What you are about to see may be hazardous to your mental state of well-being.
That’s what can happen in divorce (especially ugly divorce)- a “family” member goes from beloved to hazardous cargo. And my ex was family and is included in many of the latter video clips. This would be the first video I would see of him since before he left, as all of my video and most of my pictures are safely boxed up in my mom’s garage (safely unless they’ve become a rat nest, which would somehow be fitting…).
Surprisingly, I was neither anxious to watch them or anxious about watching them. I finally had a few moments today and put in the second disk, which starts shortly before I began high school. It was funny watching them and seeing how I changed over the years, my I-was-afraid-they-were-permanent chubby cheeks finally slimming out when I entered my 20s. My ease with my baby cousin even as I knew I never wanted a kid of my own. And my introverted attempt to meet “cute boys” at the lake by swimming out to a raft in my aqua bikini.
It was cool to see my mom at an age I now relate to. And to watch my grandmother when she could still enjoy the freedom of swimming in the lake. I saw my now-married cousin with missing baby teeth. And watched her now-adult sister grow from newborn to preschooler.
And it was even neat to watch my ex. From the awkward gangliness he carried until almost 22 to the young man tired from his 10 hour shift at an amusement park. I watched him with our pug and smiled at the memories of bringing our first dog home. In one scene I saw him look at me with love. I remember those looks.
I realized something today, watching those home movies. In a very real way, all of us on those digital recordings are gone.
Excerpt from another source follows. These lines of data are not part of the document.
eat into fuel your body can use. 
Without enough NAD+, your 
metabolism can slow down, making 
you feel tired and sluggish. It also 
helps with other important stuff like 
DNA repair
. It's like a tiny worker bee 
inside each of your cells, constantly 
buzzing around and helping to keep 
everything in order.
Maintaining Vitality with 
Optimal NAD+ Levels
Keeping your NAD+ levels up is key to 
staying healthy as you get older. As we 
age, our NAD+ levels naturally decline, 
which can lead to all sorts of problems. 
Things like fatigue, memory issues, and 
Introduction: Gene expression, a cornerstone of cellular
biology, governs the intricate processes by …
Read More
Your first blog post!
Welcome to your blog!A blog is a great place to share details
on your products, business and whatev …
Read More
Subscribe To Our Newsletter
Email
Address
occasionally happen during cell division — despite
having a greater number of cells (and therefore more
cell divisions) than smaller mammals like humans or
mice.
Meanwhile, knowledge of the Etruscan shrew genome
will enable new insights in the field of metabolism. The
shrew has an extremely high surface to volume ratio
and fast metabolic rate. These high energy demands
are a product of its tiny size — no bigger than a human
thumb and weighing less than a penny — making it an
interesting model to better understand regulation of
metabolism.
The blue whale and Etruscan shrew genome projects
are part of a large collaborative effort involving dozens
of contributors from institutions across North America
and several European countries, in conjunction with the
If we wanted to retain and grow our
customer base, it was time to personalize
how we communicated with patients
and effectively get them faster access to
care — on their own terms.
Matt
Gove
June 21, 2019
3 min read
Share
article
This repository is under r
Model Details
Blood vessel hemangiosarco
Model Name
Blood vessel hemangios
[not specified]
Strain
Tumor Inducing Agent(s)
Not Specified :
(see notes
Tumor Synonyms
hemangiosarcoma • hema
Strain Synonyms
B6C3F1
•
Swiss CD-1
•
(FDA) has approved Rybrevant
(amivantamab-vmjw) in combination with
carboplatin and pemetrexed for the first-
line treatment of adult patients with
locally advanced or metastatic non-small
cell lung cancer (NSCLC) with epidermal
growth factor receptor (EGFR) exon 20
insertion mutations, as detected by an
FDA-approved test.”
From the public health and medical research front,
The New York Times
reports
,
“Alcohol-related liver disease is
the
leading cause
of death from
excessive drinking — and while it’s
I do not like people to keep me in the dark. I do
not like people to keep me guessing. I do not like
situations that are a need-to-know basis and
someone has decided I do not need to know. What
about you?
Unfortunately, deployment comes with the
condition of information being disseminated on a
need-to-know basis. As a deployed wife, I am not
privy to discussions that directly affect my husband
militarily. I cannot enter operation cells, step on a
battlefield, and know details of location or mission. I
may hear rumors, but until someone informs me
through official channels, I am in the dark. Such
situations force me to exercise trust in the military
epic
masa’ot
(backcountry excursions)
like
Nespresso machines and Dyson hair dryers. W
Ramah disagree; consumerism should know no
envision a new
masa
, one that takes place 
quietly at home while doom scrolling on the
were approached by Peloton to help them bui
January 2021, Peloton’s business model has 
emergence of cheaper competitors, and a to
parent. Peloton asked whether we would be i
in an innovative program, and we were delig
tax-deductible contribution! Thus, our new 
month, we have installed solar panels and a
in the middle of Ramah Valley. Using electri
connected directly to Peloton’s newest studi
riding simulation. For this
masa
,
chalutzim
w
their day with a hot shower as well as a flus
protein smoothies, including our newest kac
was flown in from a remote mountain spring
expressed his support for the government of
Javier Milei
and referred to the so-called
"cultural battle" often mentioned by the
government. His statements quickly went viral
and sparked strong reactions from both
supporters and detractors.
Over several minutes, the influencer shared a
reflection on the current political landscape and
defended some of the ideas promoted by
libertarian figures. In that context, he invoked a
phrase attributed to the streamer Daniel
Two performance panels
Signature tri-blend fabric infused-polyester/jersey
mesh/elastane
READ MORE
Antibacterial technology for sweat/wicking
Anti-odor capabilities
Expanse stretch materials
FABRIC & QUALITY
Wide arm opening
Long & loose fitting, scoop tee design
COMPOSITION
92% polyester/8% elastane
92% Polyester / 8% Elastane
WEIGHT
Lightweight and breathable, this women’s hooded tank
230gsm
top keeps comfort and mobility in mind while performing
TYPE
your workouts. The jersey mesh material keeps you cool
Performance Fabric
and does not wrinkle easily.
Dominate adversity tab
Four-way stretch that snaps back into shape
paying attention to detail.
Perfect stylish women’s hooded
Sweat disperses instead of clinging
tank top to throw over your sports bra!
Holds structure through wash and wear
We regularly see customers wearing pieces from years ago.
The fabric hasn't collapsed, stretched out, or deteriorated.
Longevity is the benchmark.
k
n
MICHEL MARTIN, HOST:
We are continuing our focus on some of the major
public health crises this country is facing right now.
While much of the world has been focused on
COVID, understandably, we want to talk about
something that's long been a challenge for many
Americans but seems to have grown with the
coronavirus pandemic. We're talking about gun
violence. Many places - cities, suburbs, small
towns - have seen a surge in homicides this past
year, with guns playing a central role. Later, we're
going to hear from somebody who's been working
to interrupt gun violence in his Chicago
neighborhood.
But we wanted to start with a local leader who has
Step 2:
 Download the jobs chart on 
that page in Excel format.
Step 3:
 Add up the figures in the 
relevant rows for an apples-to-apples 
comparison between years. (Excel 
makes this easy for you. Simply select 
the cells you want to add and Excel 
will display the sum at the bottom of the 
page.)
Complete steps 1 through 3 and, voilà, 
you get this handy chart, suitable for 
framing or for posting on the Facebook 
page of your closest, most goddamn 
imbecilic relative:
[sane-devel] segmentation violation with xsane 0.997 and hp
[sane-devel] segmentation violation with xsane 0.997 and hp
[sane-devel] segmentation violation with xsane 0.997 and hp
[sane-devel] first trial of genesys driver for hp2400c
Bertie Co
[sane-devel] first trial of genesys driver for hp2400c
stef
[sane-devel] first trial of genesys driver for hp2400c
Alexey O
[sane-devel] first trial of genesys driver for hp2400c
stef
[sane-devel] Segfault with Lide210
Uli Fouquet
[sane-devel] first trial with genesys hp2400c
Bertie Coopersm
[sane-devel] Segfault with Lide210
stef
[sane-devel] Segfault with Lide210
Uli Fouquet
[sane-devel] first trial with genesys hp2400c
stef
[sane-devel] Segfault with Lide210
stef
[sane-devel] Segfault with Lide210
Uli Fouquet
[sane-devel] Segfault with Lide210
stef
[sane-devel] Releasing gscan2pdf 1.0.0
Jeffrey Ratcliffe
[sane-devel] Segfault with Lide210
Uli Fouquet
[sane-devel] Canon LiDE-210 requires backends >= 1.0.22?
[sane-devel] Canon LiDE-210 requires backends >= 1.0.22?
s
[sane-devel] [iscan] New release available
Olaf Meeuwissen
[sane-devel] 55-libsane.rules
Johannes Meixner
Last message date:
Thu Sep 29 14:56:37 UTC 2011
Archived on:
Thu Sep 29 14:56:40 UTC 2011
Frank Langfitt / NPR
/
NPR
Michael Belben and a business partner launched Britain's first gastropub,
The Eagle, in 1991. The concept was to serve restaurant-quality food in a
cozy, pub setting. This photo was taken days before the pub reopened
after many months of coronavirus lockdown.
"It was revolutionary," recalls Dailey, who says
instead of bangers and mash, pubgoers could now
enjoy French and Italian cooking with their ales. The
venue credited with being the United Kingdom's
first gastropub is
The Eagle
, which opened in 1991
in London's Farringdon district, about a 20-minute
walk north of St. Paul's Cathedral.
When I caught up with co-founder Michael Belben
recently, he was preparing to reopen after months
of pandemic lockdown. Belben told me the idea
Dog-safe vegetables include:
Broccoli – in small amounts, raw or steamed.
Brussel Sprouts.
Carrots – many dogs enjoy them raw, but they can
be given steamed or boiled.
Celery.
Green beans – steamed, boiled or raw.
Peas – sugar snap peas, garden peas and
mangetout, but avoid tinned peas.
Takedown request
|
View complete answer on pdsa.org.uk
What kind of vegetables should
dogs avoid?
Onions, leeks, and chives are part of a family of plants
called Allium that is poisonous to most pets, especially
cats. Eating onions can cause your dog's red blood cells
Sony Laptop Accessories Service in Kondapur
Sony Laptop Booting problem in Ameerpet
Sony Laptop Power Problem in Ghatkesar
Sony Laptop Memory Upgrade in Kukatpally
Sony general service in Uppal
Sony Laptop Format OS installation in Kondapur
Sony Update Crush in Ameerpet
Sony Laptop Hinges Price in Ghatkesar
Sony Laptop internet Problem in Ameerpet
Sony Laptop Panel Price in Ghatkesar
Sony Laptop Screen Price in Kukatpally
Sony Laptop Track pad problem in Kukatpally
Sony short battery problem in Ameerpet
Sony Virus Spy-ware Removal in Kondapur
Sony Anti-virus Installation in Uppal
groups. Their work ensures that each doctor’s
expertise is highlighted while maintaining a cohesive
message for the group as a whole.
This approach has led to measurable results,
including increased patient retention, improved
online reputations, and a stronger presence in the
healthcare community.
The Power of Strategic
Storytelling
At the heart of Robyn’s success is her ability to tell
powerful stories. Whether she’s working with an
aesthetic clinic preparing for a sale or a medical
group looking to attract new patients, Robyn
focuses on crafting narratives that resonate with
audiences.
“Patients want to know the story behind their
The kids have grown, even the youngest through college and many have kids of their own. The adult generation is trending towards retirement. And grandma can’t swim in the lake anymore.
We have all changed with time and with experiences. The camera caught who we were in the moment but it does not always reflect who we are now.
The husband I see on those videos would be lost to me now no matter what. That boy really, not even a man yet in many of the clips, was lost in time. And that would be true even if he was sitting on the sofa downstairs.
Far from being hazardous, the videos were sweet. A glimpse of a more innocent past and a remembrance of a good beginning.
And yet another reminder of the constant presence of change.